[Stored records]
****************************************
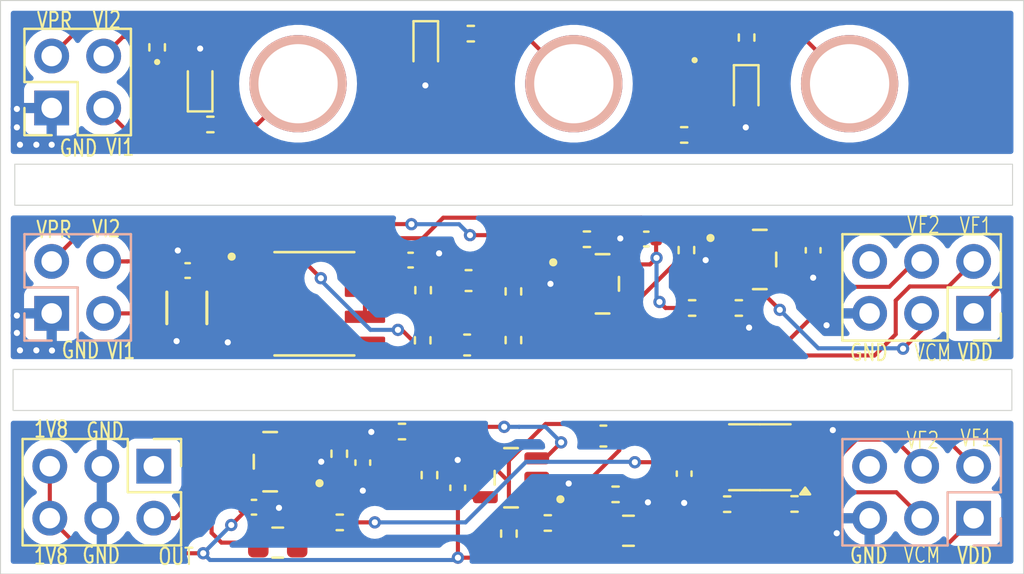
<source format=kicad_pcb>
(kicad_pcb
	(version 20240108)
	(generator "pcbnew")
	(generator_version "8.0")
	(general
		(thickness 1.6)
		(legacy_teardrops no)
	)
	(paper "A4")
	(layers
		(0 "F.Cu" signal)
		(31 "B.Cu" signal)
		(32 "B.Adhes" user "B.Adhesive")
		(33 "F.Adhes" user "F.Adhesive")
		(34 "B.Paste" user)
		(35 "F.Paste" user)
		(36 "B.SilkS" user "B.Silkscreen")
		(37 "F.SilkS" user "F.Silkscreen")
		(38 "B.Mask" user)
		(39 "F.Mask" user)
		(40 "Dwgs.User" user "User.Drawings")
		(41 "Cmts.User" user "User.Comments")
		(42 "Eco1.User" user "User.Eco1")
		(43 "Eco2.User" user "User.Eco2")
		(44 "Edge.Cuts" user)
		(45 "Margin" user)
		(46 "B.CrtYd" user "B.Courtyard")
		(47 "F.CrtYd" user "F.Courtyard")
		(48 "B.Fab" user)
		(49 "F.Fab" user)
		(50 "User.1" user)
		(51 "User.2" user)
		(52 "User.3" user)
		(53 "User.4" user)
		(54 "User.5" user)
		(55 "User.6" user)
		(56 "User.7" user)
		(57 "User.8" user)
		(58 "User.9" user)
	)
	(setup
		(pad_to_mask_clearance 0)
		(allow_soldermask_bridges_in_footprints no)
		(pcbplotparams
			(layerselection 0x00010fc_ffffffff)
			(plot_on_all_layers_selection 0x0000000_00000000)
			(disableapertmacros no)
			(usegerberextensions no)
			(usegerberattributes yes)
			(usegerberadvancedattributes yes)
			(creategerberjobfile yes)
			(dashed_line_dash_ratio 12.000000)
			(dashed_line_gap_ratio 3.000000)
			(svgprecision 4)
			(plotframeref no)
			(viasonmask no)
			(mode 1)
			(useauxorigin no)
			(hpglpennumber 1)
			(hpglpenspeed 20)
			(hpglpendiameter 15.000000)
			(pdf_front_fp_property_popups yes)
			(pdf_back_fp_property_popups yes)
			(dxfpolygonmode yes)
			(dxfimperialunits yes)
			(dxfusepcbnewfont yes)
			(psnegative no)
			(psa4output no)
			(plotreference yes)
			(plotvalue yes)
			(plotfptext yes)
			(plotinvisibletext no)
			(sketchpadsonfab no)
			(subtractmaskfromsilk no)
			(outputformat 1)
			(mirror no)
			(drillshape 0)
			(scaleselection 1)
			(outputdirectory "gerbers/V1/")
		)
	)
	(net 0 "")
	(net 1 "GND")
	(net 2 "Net-(U1-IN+)")
	(net 3 "Net-(U3-IN-)")
	(net 4 "Net-(U2-Ref)")
	(net 5 "Net-(C4-Pad1)")
	(net 6 "Net-(D1-K)")
	(net 7 "Net-(D2-K)")
	(net 8 "Net-(L1-Pad2)")
	(net 9 "Net-(L2-Pad1)")
	(net 10 "/Electrode_Board/V_E1")
	(net 11 "/Electrode_Board/V_ER")
	(net 12 "Net-(R6-Pad2)")
	(net 13 "Net-(R13-Pad2)")
	(net 14 "Net-(U5-IN-)")
	(net 15 "Net-(U6-IN-)")
	(net 16 "/Filtering_Board/V_F1")
	(net 17 "/Filtering_Board/V_F2")
	(net 18 "/Processing_Board/V_EMG_OUT")
	(net 19 "Net-(C10-Pad1)")
	(net 20 "/Electrode_Board/V_PR")
	(net 21 "/Electrode_Board/V_I2")
	(net 22 "/Electrode_Board/V_I1")
	(net 23 "/Filtering_Board/V_PR")
	(net 24 "/Filtering_Board/V_I1")
	(net 25 "/Filtering_Board/V_I2")
	(net 26 "/Electrode_Board/V_E2")
	(net 27 "/Processing_Board/LPF_400Hz/V_EMG_INA")
	(net 28 "Net-(R14-Pad2)")
	(net 29 "/Processing_Board/V_CM")
	(net 30 "Net-(U3-IN+)")
	(net 31 "Net-(U6-IN+)")
	(net 32 "unconnected-(U7-NC-Pad2)")
	(net 33 "+1V8")
	(net 34 "Net-(U8--INA)")
	(net 35 "Net-(U8--INB)")
	(net 36 "/Filtering_Board/V_CM")
	(net 37 "/Processing_Board/V_F1")
	(net 38 "unconnected-(J3-Pin_6-Pad6)")
	(net 39 "/Processing_Board/V_F2")
	(net 40 "/Filtering_Board/+V_DD")
	(net 41 "unconnected-(J4-Pin_6-Pad6)")
	(net 42 "unconnected-(J7-Pin_1-Pad1)")
	(footprint "Connector_PinSocket_2.54mm:PinSocket_2x03_P2.54mm_Vertical" (layer "F.Cu") (at 59.528 27.2946 -90))
	(footprint "Resistor_SMD:R_0402_1005Metric" (layer "F.Cu") (at 28.54455 34.15515 90))
	(footprint "Connector_PinHeader_2.54mm:PinHeader_2x03_P2.54mm_Vertical" (layer "F.Cu") (at 19.4874 34.7648 -90))
	(footprint "Resistor_SMD:R_0402_1005Metric" (layer "F.Cu") (at 47.49 36.62 180))
	(footprint "Capacitor_SMD:C_0603_1608Metric" (layer "F.Cu") (at 34.86 25.69))
	(footprint "Capacitor_SMD:C_0402_1005Metric" (layer "F.Cu") (at 21.14 25.2))
	(footprint "LPV821DBVR:SOT95P280X145-5N" (layer "F.Cu") (at 36.935 35.33 180))
	(footprint "Resistor_SMD:R_0402_1005Metric" (layer "F.Cu") (at 42.04 36.14))
	(footprint "TPD2E001DRLR_footprints:DRL5-L" (layer "F.Cu") (at 21.100001 27.025699 -90))
	(footprint "Capacitor_SMD:C_0402_1005Metric" (layer "F.Cu") (at 34.33 35.82 90))
	(footprint "Capacitor_SMD:C_0402_1005Metric" (layer "F.Cu") (at 43.54 23.66 180))
	(footprint "Resistor_SMD:R_0402_1005Metric" (layer "F.Cu") (at 31.61 33.07 180))
	(footprint "Resistor_SMD:R_0402_1005Metric" (layer "F.Cu") (at 37.05 26.22 90))
	(footprint "Library:Electrode_Shape" (layer "F.Cu") (at 26.5316 16.0672))
	(footprint "Resistor_SMD:R_0402_1005Metric" (layer "F.Cu") (at 45.39 18.57 180))
	(footprint "Resistor_SMD:R_0402_1005Metric" (layer "F.Cu") (at 40.64 23.67 180))
	(footprint "Capacitor_SMD:C_0402_1005Metric" (layer "F.Cu") (at 51.69 24.21 -90))
	(footprint "BLM15AX102SN1D_footprints:IND_BLM15_1P05X0P55X0P55_MUR" (layer "F.Cu") (at 45.9 16.6293 -90))
	(footprint "Capacitor_SMD:C_0603_1608Metric" (layer "F.Cu") (at 41.445 33.29 180))
	(footprint "Resistor_SMD:R_0402_1005Metric" (layer "F.Cu") (at 38.73 37.54 180))
	(footprint "Diode_SMD:D_SOD-523" (layer "F.Cu") (at 21.75 16.16 90))
	(footprint "Package_SO:VSSOP-8_3x3mm_P0.65mm" (layer "F.Cu") (at 49.0875 34.325 180))
	(footprint "LPV821DBVR:SOT95P280X145-5N" (layer "F.Cu") (at 49.085 24.66))
	(footprint "LPV821DBVR:SOT95P280X145-5N" (layer "F.Cu") (at 41.405 25.85))
	(footprint "Resistor_SMD:R_0402_1005Metric" (layer "F.Cu") (at 45.5 24.2 -90))
	(footprint "Capacitor_SMD:C_0805_2012Metric" (layer "F.Cu") (at 25.54 38.5 180))
	(footprint "Resistor_SMD:R_0402_1005Metric" (layer "F.Cu") (at 19.65 14.29 90))
	(footprint "Resistor_SMD:R_0402_1005Metric" (layer "F.Cu") (at 37.05 28.6 90))
	(footprint "Resistor_SMD:R_0402_1005Metric" (layer "F.Cu") (at 45.78 27.03))
	(footprint "Capacitor_SMD:C_0402_1005Metric" (layer "F.Cu") (at 24.38 36.77))
	(footprint "Resistor_SMD:R_0402_1005Metric" (layer "F.Cu") (at 32.62 28.61 90))
	(footprint "Resistor_SMD:R_0402_1005Metric" (layer "F.Cu") (at 48.06 27.03))
	(footprint "Library:Electrode_Shape" (layer "F.Cu") (at 40.0004 16.0672))
	(footprint "Capacitor_SMD:C_0402_1005Metric" (layer "F.Cu") (at 32.03 24.69 180))
	(footprint "Diode_SMD:D_SOD-523" (layer "F.Cu") (at 32.77 14.27 -90))
	(footprint "TLV8542DR:SOIC127P599X175-8N" (layer "F.Cu") (at 27.33 26.825))
	(footprint "BLM15AX102SN1D_footprints:IND_BLM15_1P05X0P55X0P55_MUR" (layer "F.Cu") (at 19.65 16.7207 -90))
	(footprint "LPV821DBVR:SOT95P280X145-5N"
		(layer "F.Cu")
		(uuid "c3
... [202577 chars truncated]
</source>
****************************************
■ EXERCISE DIRECTIONS
I'd like the lines above from the one with "34.33 35.82 90))" up to and including the one with "31.61 33.07 180))" copied exactly, with no other lines.

■ SOLUTION TO THE EXERCISE
	(footprint "Capacitor_SMD:C_0402_1005Metric" (layer "F.Cu") (at 34.33 35.82 90))
	(footprint "Capacitor_SMD:C_0402_1005Metric" (layer "F.Cu") (at 43.54 23.66 180))
	(footprint "Resistor_SMD:R_0402_1005Metric" (layer "F.Cu") (at 31.61 33.07 180))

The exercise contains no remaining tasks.